Thus far I think I can declare success in that both Bella and Sophie are working well within this framework and even achieving a modest amount of independent, self-directed work.

However– this is the really big caveat to declaring the structure is in place– I’m not so happy with my inability to consistently get Ben to sit down and do work. Though I lean towards less structure rather than more for children under six, I’d also like to finish the Saxon K math book and I’d like him to get used to fitting himself into that morning table time structure more consistently than he is currently doing. A huge part of that is my own failure to draw him in. I get focused not only on getting the girls through their tasks, and especially at keeping Bella on task, but also on trying to get through my own daily, weekly, housework needs. And, frankly, get distracted by books and art projects and conversations on Facebook. If the girls were totally independent during morning time, it would be easier to bring Ben into the mix, but both of them need quite a bit of hand-holding still. So at this point Ben has done much less of the Kindergarten work than either of the girls had done at the same point in the year (when both of them were ahead in the book, he’s still doing November’s lessons.) Actually, that’s not really true since Bella was doing the K book when she was six, not five. So he’s sort of ahead of Bella, but behind Sophie. On the whole, I think working to add him into the mix on a daily basis is a goal I’d like to aim for next.

But what next for the girls? What we are currently doing is bare bones and every time I post my learning notes I cringe a bit that once again we’re still doing bare bones work. I’d very much like to beef it up a little if I can.

(Aside: do I work on just incorporating Ben for now and leave the what’s next for the girls until I’ve got that where I’d like it to be, or do I try to tweak both things at once? I’m so torn on this. Part of me thinks it’s best to work on one habit at a time but part of me is impatient and also is a little skeptical about getting Ben on board and thinks maybe I should let him be and focus on the what’s next for the girls.)

song sparrow
song sparrow
song sparrow in flight
song sparrow in flight

(And here’s where the post just stops trying to pretend to be a post and becomes my brainstorming notes.)

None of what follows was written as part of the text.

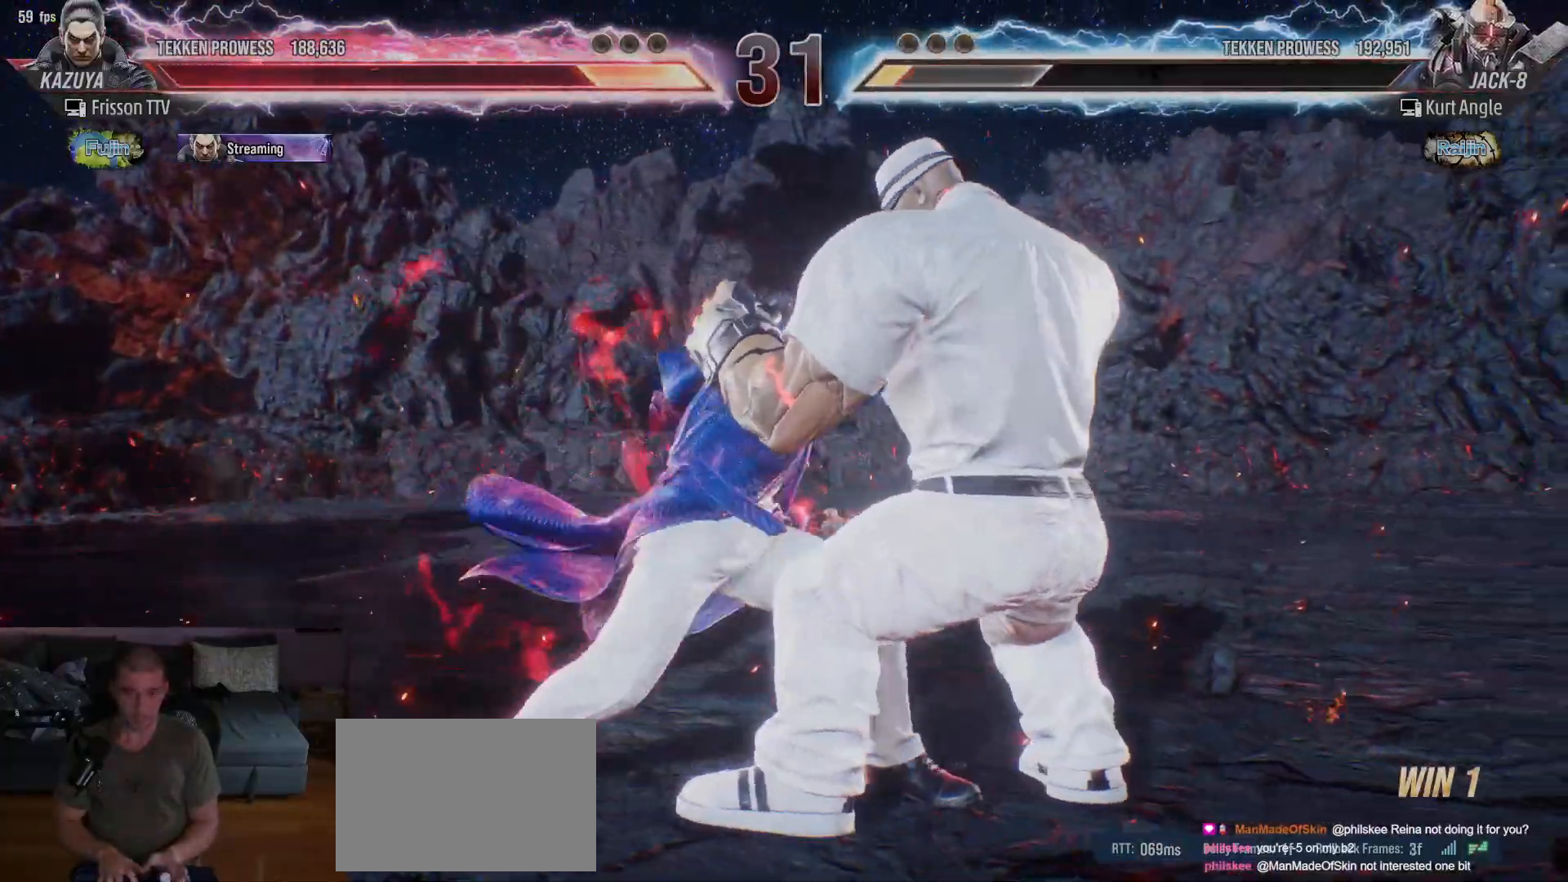
{"dt_ms": 500, "buttons": [], "left_stick": "center", "events": [[33, "TRIANGLE", "up"]]}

Some things that I’d like to add in at some point, some sooner rather than later, some long-term:

1.Dedicated time for prayer.

Two question: What prayer? When?

Right now they sometimes join in with my haphazard morning prayer, which I might say as I’m nursing Lucy when we first get up, or if I opt to nurse her while trying to get a bit more sleep, I might just listen to the podcast while prepping breakfast, or I might read Morning Prayer aloud or quietly as I eat or after I eat.

I’d like to formally open the “school” day with prayer, but is that really me or am I trying to squeeze us into someone else’s idea of school? I do better with flexible routines rather than rigid hard stops. So how does prayer fit into that? 

Right now trying to start the day with prayer is so dependent on how breakfast and everything else goes. If the girls need to start work while I’m doing something else, it doesn’t make sense for them to hold off on math and copywork until we can all begin neatly together with prayer. So something short they could each do on their own? A brief morning offering, invocation like meal blessing we could either do together or they do solo depending on the needs of the day?

2.Bible reading

Two questions: What to read? When to read it?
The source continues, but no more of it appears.